What is being asked ▸
Answer these three questions from the Circle of Willis text:
1. In approximately what share of individuals is a complete, full-caliber ring present?
2. Which arteries join to form the basilar artery?
3. Which two vessels do the posterior communicating arteries connect?

Circle of Willis (Circulus Arteriosus Cerebri)
Overview
The Circle of Willis is an anastomotic ring of arteries located at the base of the brain, sitting in the subarachnoid space around the optic chiasm and the interpeduncular fossa. It connects the two major arterial systems supplying the brain:
- Anterior circulation - from the bilateral internal carotid arteries (ICAs)
- Posterior circulation - from the bilateral vertebral arteries (which join to form the basilar artery)
Its primary function is to provide collateral blood flow - if one vessel is occluded, blood can be rerouted through the ring to maintain perfusion. However, a complete, full-caliber ring is present in only approximately 34% of individuals; anatomical variants are the norm rather than the exception.
- Neuroanatomy through Clinical Cases, 3rd ed., p. 417
Diagram: Full Arterial Supply from Aorta to Circle of Willis
Vascular anatomy showing origin of anterior and posterior circulations - Medical Physiology
Components of the Circle of Willis
The circle is made up of 7 arteries arranged as an irregular heptagon around the base of the brain:
Anterior Part (from Internal Carotid Arteries)
| Vessel | Origin | Contribution |
|---|---|---|
| Anterior cerebral arteries (ACA) x2 | Terminal branches of ICA | Forms the anterior limbs of the ring |
| Anterior communicating artery (AComm) x1 | Connects the two ACAs | Closes the anterior portion of the ring |
| Middle cerebral arteries (MCA) x2 | Terminal branches of ICA | Not part of the ring itself; arise from the ICA at its bifurcation point |
| Internal carotid arteries (ICA) x2 | Common carotid → ICA | Supply the lateral portions of the ring |
Posterior Part (from Vertebrobasilar System)
| Vessel | Origin | Contribution |
|---|---|---|
| Posterior cerebral arteries (PCA) x2 | Terminal branches of basilar artery | Forms the posterior limbs of the ring |
| Posterior communicating arteries (PComm) x2 | Connect ICA to PCA | Bridges the anterior and posterior circulations - the "communicators" |
The AComm and the two PComms are the three communicating arteries of the circle - they are the segments that allow collateral flow between the two sides and between the anterior and posterior circulations.
Detailed Anatomy Diagram (Inferior View)

Supplied entries ▸
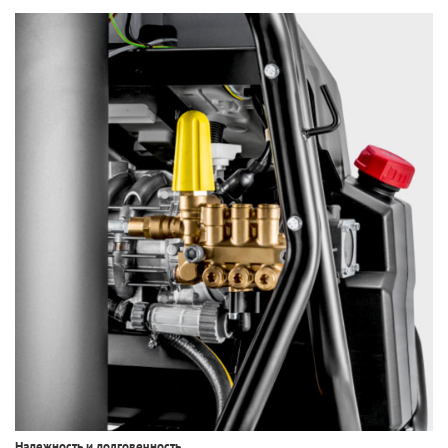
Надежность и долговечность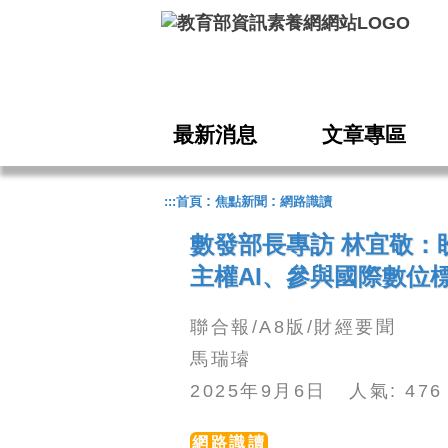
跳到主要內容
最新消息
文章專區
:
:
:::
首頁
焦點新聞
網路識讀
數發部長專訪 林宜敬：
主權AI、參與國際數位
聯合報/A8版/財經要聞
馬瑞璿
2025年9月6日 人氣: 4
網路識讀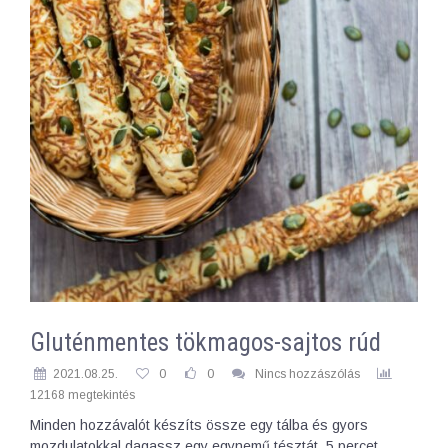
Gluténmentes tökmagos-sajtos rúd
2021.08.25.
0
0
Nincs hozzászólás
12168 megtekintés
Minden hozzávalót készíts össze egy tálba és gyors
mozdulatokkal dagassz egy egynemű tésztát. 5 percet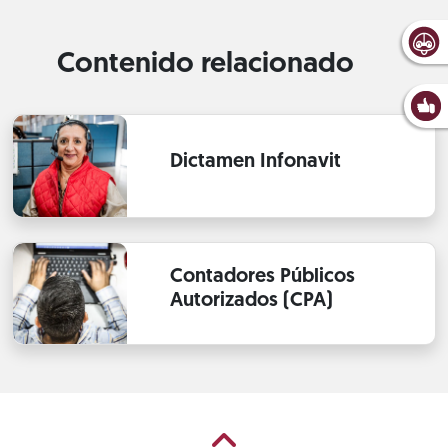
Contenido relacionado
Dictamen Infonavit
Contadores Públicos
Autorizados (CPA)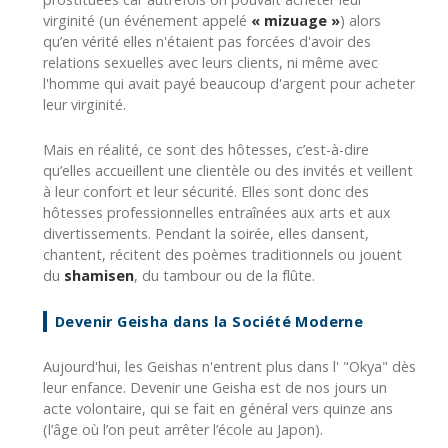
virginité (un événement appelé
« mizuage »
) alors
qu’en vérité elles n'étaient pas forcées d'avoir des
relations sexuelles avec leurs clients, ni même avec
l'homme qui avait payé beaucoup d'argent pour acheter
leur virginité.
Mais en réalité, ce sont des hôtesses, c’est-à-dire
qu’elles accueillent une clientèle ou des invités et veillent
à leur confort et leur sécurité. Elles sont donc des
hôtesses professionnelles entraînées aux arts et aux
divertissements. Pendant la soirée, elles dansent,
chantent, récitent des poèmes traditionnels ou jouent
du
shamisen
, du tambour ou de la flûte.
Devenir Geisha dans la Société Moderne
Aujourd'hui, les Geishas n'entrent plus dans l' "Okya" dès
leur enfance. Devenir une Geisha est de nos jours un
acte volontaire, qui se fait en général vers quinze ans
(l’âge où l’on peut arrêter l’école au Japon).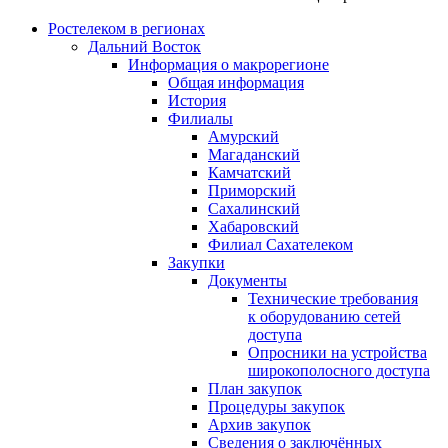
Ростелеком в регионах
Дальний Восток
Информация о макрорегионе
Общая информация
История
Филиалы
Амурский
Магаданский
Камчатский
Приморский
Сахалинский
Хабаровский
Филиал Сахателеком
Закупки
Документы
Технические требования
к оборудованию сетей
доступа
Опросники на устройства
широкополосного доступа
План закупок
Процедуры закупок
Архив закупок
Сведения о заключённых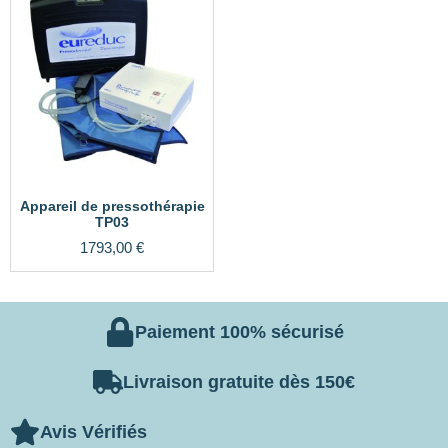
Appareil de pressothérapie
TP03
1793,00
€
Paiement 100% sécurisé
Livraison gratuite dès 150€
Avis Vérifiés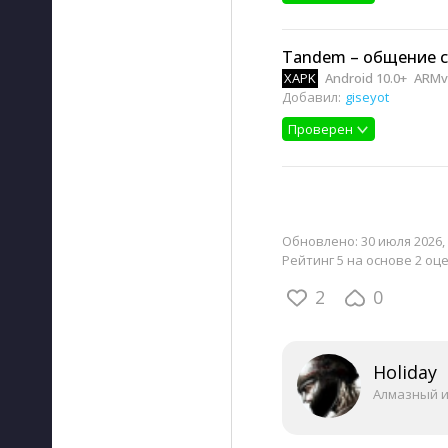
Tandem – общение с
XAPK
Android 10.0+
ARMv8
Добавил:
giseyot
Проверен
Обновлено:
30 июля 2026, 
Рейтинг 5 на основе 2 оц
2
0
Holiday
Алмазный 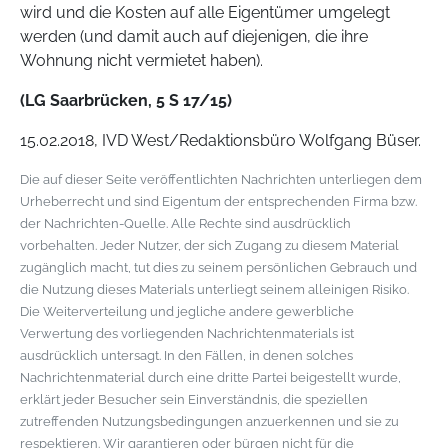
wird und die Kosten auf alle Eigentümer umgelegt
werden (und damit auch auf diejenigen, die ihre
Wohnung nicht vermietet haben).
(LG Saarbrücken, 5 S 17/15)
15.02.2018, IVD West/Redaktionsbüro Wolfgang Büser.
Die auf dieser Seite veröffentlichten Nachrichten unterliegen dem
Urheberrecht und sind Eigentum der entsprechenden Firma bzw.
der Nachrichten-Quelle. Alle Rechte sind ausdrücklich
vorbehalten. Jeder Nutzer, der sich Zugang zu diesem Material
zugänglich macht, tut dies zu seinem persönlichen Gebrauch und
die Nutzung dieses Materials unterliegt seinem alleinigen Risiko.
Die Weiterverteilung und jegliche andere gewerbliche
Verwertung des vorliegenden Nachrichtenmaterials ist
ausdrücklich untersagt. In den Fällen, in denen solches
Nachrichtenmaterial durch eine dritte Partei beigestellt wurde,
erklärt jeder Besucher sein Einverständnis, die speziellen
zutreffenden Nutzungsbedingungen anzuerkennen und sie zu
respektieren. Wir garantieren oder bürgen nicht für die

Response to the exercise ▸
1. About 34% of individuals.
2. The bilateral vertebral arteries.
3. The internal carotid artery (ICA) and the posterior cerebral artery (PCA).